Сержант Беттс потихоньку двинулся вдоль стены, заходя за спинку стула Хэдли. Он набросал несколько слов на полях своего блокнота и протянул начальнику. Кент, сидевший к Хэдли ближе остальных, успел прочесть, прежде чем тот аккуратно пододвинул блокнот доктору Феллу. Там говорилось: «По словам доктора, смерть наступила около полуночи».

– А вы видели или слышали что-нибудь в коридоре, мистер Рипер? Может, там кто-то был?

– Нет, – ответил Дэн. – Никого, – прибавил он, – кроме служащего отеля рядом с дверью Дженни, который нес большую стопку полотенец.

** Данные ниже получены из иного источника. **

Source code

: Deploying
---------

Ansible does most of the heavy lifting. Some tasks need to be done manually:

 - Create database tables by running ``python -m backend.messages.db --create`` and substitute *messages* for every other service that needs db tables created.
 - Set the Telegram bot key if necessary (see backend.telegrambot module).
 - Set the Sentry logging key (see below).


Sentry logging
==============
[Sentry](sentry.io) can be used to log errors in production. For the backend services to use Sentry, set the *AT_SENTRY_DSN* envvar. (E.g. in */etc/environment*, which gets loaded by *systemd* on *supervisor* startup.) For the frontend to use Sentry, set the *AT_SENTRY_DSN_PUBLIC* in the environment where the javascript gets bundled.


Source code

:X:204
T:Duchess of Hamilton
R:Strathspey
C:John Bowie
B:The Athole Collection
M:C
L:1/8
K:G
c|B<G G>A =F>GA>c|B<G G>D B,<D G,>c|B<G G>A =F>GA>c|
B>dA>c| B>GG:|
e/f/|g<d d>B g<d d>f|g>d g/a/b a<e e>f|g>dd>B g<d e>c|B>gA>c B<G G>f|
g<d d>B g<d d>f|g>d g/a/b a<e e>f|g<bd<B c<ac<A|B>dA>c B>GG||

Глава пятаяНовая «гильотина»

Кент так и не понял, дошло ли до самого Дэна, что он сейчас сказал, насколько сознательно сообщил об этом и специально ли для этого сюда пришел. Было трудно поверить, что человек практической смекалки, вроде Дэна, мог не догадаться. Однако же он говорил со своей обычной ровной доброжелательностью, словно речь шла о чем-то совсем неважном. Атмосфера в комнате изменилась, и все они это почувствовали.

– Однако… – внезапно возмутился Хардвик, но затем выражение его лица сделалось прежним, и он оставил свои соображения при себе.

– Присядьте-ка на минутку, мистер Рипер, – попросил Хэдли. – Две минуты первого ночи вы видели, как служащий отеля нес по коридору полотенца? Мужчина?